- Selected excerpt:
They've had 25 years to get where they are. They've had the iPod/iTunes halo effect, and now the iPhone halo effect. They've been advertising like mad -- Switch campaigns, Get a Mac campaigns, Pentium Toaster campaigns and what not. They've moved to Intel and made it so that switchers can actually keep Windows around during the transition. They've had much more product placement in movies and TVs than any other computer manufacturer, and a huge amount of direct or indirect celebrity endorsements too. For the last 4 years they've also sold a relatively cheap, entry-level "plugin Mac", the Mac Mini, so you no longer have the price as an excuse for never getting a taste of OS X. Their designs are sexier than ever. And for the last two years they've been up against competition (Vista) that's been a universally panned flop, and Apple has exploited this to no end in their marketing. And STILL the market share is only at 10% in the US and single digits internationally.

That is not success; relatively speaking, considering all things they have going for them now that they didn't have in, say, 1999 -- it's an EPIC FAIL. And if it weren't for the iPods, iPhones, the iPhone store, AppleTV, MobileMe and the rest of their products that aren't computers, they'd still be struggling like they were in the 90's.

Consider this: After two years, the iPhone has a larger market share in its field than Mac/OS X has in the personal computer and OS domain. Despite the fact that with the iPhone, Apple entered an already oversaturated market where competitor like Nokia had a 10-15 year head start, and much better reputation than PC/Microsoft/Windows. What does that tell you about the Mac's market position after twenty-five years of competing against something that supposedly everyone knows is crap?

I'm totally on-board with Apple licensing their OSX. They should at least do it on the OSX Server side. Even their latest Xserve is behind the curve on features (2.5" SAS disks, RAID-6, fiber ethernet/HBAs, etc.).
 
Tablet netbook seems like the obvious way to go. A metal slab with glass front, 4x the screen size of iPhone and the ability to run iPhone games after some slight modifications (vector graphics will simply be scaled up but bitmaps need some work).

No need to scale up the graphics Just display three+ iPhone apps side by side (or above and below) all at the same time. One could be weather, the second photos, another something else. Make it the ultimate widget tablet with the App Store.

Slap a magnet on the back, and it could be the fabled refrigerator device. Pop out its stand and it can sit on a desk.

- Entries:
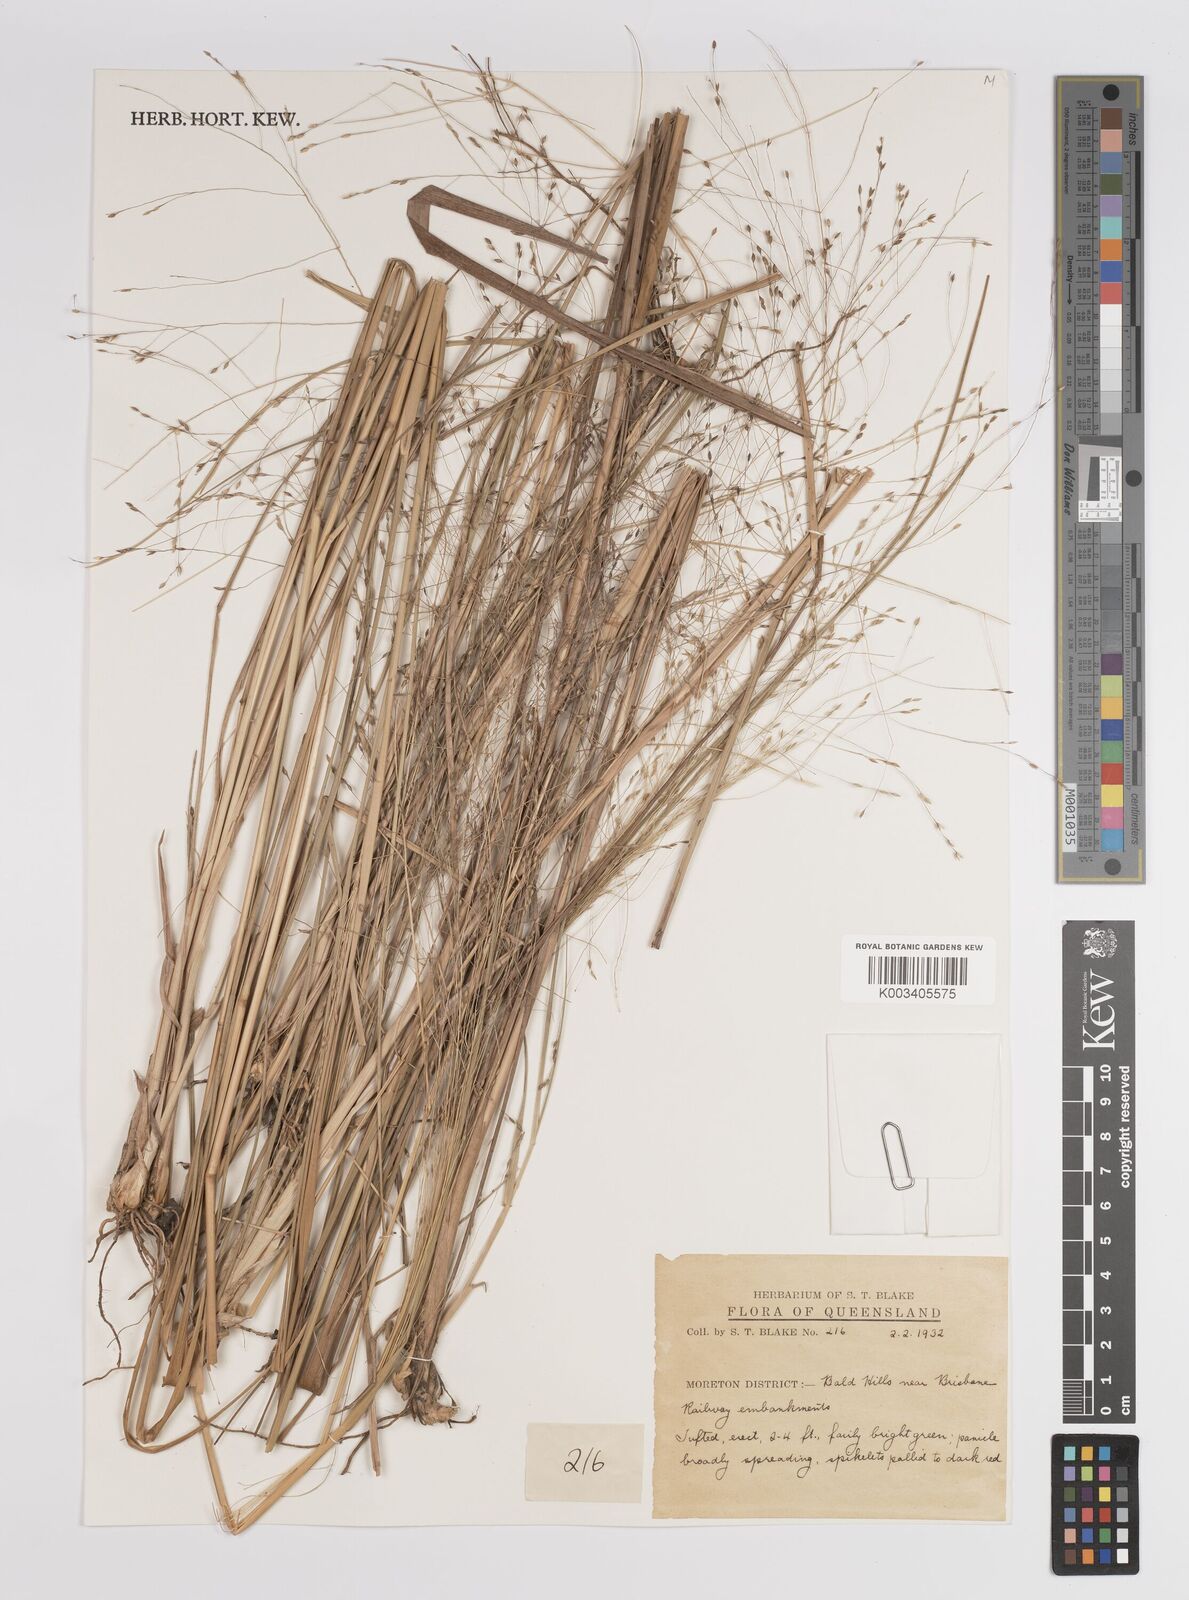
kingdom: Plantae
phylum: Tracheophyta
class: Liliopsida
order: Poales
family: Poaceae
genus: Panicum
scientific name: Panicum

- Short task: Reproduce the passage from the Apple discussion starting at "I'm totally on-board" and ending at "need some work).". The items are separate material with no connection to the text.

- Answer for this exercise:
I'm totally on-board with Apple licensing their OSX. They should at least do it on the OSX Server side. Even their latest Xserve is behind the curve on features (2.5" SAS disks, RAID-6, fiber ethernet/HBAs, etc.).
 
Tablet netbook seems like the obvious way to go. A metal slab with glass front, 4x the screen size of iPhone and the ability to run iPhone games after some slight modifications (vector graphics will simply be scaled up but bitmaps need some work).